C’est dans les vieux pots qu’on fait les meilleures sauces. Surtout quand le pot a cessé de servir depuis longtemps et que la sauce est, elle, d’une recette neuve. Alors que le temps politique se prête aux simplifications les plus extrêmes, que le peuple balance entre un jacobinisme rassurant et un post-capitalisme entêtant, qu’entre les puissances d’argent et les puissances d’Etat toute autre puissance semble avoir disparu, la noble tâche que s’assigne à contretemps le Cercle Charles Péguy, celle de la reformation d’une élite libre pour demain, paraîtra une gageure. Sous le signe des pensées personnalistes, fédéralistes, le jeune Cercle parisien qui reprend l’héritage de celui qui à Lyon il y a cinquante ans fit les grandes heures de la « démocratie-chrétienne », à une époque où ce terme signifiait encore quelque chose, tente de repenser la politique à nouveaux frais, refusant les pseudo-sens de l’histoire qui, de déclins en chocs des civilisation, n’imagine plus la France que sous les espèces d’une coquille de noix ballottée dans les flots de la mondialisation féroce.
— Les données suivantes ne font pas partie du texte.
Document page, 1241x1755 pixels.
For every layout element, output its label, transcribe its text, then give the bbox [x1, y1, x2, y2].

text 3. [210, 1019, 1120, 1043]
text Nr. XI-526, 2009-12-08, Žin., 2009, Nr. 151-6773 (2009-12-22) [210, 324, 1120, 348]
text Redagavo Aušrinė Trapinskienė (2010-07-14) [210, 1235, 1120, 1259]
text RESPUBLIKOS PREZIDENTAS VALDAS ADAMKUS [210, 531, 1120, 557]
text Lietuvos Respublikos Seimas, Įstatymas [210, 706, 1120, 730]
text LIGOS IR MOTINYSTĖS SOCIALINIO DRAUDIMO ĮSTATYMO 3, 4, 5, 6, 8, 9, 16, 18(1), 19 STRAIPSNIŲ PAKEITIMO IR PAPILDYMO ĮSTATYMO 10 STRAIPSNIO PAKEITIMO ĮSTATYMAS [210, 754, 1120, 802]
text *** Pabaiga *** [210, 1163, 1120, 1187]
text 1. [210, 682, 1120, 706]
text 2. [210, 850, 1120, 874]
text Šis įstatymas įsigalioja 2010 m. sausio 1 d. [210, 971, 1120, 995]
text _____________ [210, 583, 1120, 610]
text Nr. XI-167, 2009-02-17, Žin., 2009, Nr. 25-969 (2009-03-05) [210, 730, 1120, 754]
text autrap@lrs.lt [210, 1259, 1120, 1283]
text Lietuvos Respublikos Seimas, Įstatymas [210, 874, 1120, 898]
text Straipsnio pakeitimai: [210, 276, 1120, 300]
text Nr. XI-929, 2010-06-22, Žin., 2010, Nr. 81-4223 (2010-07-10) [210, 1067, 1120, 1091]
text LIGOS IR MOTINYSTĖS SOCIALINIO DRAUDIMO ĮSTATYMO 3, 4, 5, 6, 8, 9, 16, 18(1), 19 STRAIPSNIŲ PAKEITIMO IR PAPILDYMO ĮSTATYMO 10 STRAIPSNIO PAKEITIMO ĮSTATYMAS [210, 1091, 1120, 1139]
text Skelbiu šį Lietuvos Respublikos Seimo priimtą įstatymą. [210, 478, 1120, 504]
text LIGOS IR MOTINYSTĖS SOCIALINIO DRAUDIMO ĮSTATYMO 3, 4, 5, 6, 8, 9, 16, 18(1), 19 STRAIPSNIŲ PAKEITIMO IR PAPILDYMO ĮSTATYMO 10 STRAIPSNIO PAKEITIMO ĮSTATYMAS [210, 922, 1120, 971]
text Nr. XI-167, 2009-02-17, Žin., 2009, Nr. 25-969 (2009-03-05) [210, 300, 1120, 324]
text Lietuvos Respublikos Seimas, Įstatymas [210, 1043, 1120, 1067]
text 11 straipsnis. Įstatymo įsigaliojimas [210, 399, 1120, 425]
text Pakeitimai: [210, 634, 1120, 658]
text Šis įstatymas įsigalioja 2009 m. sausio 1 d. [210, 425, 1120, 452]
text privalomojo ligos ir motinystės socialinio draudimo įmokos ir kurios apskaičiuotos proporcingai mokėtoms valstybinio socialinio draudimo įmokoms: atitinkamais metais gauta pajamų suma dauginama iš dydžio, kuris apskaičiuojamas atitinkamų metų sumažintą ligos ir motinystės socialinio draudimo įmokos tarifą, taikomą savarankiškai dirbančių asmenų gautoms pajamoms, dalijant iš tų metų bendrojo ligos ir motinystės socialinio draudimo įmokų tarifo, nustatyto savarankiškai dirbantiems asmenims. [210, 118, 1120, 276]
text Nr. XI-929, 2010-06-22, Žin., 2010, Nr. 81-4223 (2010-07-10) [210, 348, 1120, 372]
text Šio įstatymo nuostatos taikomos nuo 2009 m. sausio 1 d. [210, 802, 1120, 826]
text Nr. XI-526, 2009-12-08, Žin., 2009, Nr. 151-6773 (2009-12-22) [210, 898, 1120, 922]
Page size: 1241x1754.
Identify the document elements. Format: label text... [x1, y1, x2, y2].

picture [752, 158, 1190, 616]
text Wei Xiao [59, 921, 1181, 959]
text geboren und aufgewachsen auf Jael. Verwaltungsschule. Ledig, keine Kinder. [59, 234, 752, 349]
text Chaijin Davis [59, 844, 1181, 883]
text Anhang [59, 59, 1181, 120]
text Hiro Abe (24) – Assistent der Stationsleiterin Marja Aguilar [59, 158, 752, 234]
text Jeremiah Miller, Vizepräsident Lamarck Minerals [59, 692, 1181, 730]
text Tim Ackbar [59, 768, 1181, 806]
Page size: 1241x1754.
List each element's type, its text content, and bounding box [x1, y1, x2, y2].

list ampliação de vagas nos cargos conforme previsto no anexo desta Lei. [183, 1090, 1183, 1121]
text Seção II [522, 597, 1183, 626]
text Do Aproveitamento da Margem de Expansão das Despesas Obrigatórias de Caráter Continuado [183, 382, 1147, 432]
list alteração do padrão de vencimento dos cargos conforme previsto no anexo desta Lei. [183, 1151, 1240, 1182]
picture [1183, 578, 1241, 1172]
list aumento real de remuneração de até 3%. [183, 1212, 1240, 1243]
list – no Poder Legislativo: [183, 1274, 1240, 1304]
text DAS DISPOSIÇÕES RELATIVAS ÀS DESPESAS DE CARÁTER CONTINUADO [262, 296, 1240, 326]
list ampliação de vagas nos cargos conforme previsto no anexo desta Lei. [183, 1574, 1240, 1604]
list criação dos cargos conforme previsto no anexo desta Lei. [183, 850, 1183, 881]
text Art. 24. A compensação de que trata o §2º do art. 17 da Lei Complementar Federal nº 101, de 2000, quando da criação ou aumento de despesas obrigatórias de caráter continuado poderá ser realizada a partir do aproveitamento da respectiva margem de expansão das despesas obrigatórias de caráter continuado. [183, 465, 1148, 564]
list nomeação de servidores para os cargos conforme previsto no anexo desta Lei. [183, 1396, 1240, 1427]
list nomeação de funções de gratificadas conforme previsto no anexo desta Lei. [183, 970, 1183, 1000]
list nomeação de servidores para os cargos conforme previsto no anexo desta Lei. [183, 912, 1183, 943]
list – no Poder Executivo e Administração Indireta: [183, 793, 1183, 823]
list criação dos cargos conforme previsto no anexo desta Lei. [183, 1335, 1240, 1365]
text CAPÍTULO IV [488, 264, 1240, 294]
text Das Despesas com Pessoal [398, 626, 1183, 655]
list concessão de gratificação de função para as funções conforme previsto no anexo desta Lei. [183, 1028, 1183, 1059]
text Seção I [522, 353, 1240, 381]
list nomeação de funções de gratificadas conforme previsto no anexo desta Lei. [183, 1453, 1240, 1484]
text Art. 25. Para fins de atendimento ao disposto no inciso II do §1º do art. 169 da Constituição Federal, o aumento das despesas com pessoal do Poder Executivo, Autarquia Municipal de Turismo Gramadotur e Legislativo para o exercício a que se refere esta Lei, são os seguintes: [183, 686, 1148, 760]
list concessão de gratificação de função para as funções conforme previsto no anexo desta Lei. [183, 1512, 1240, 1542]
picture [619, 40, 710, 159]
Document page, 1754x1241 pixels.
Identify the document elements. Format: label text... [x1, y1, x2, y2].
S’il assume le terme de droite, le Cercle Charles Péguy entend surtout par là qu’il reste plus que jamais à définir, à l’opposé d’une gauche libérale-libertaire et de tous les monstres froids, Etat, argent, technique, que l’époque vénère comme des idoles. Jeudi 10 octobre à 18h30, à la Mairie du Vème arrondissement de Paris, les jeunes gens qui l’inaugureront sous le patronage de quelques figures de la politique ou de l’esprit, feront leurs ces mots de Péguy :
« Dans les anciens mondes, sous les anciens régimes, d’autres puissances de force balançaient à la fois et cette puissance de force qu’est l’argent et les puissances d’esprit. Et il y en avait assez, parce que le monde était riche de puissances. Puissances d’armes et surtout puissances de race; puissance du poing, puissance du gantelet, puissance de la dague, puissance de la tradition, elle-même demi-intellectuelle ou spirituelle, puissance de tant de rythmes qui battaient tant de cœurs, puissances de tant de vies qui battaient leur mesure, puissances de tant de corps qui n’étaient point asservis, puissances de la hiérarchie, elles-mêmes demi-intellectuelles ou demi-spirituelles, puissances de la cité, puissances de la commune, puissances civiques, puissances de la communauté, demi temporelles et demi d’esprit, puissance nautique (Athènes) ou puissance de chevalerie, et sur tout puissances de la race, alors les plus fortes de toutes, et les plus belles, puissances réellement dynastiques, dynasties des rois, dynasties des grands, dynasties des gueux, toutes également dynastiques, tout le monde alors était dynaste, une infinité de belles et fortes puissances de force, à la limite toutes temporelles et de là indéfiniment dégradées en puissances qui devenaient en une indéfinité de graduations spiritualisées, une indéfinité de puissances de force ou de demi-force à la fois luttaient ou pactisaient et se combattaient entre elles, et ainsi doublement se balançaient, et à la fois tantôt luttaient contre les puissances d’esprit, ou pactisaient et se mariaient plus ou moins avec elles. Il en résultait dans les anciens mondes et sous les anciens régimes une sorte d’équilibre instable qui était perpétuellement à rétablir, à renouveler, à réinventer, à refaire, mais qui, de fait, se rétablissait, se renouvelait presque toujours, qui réussissait presque toujours à se réinventer. Il se refaisait. »
Cercle Charles Péguy, jeudi 10 octobre, 18h30, Paris, Mairie du Vème arrondissement, entrée libre.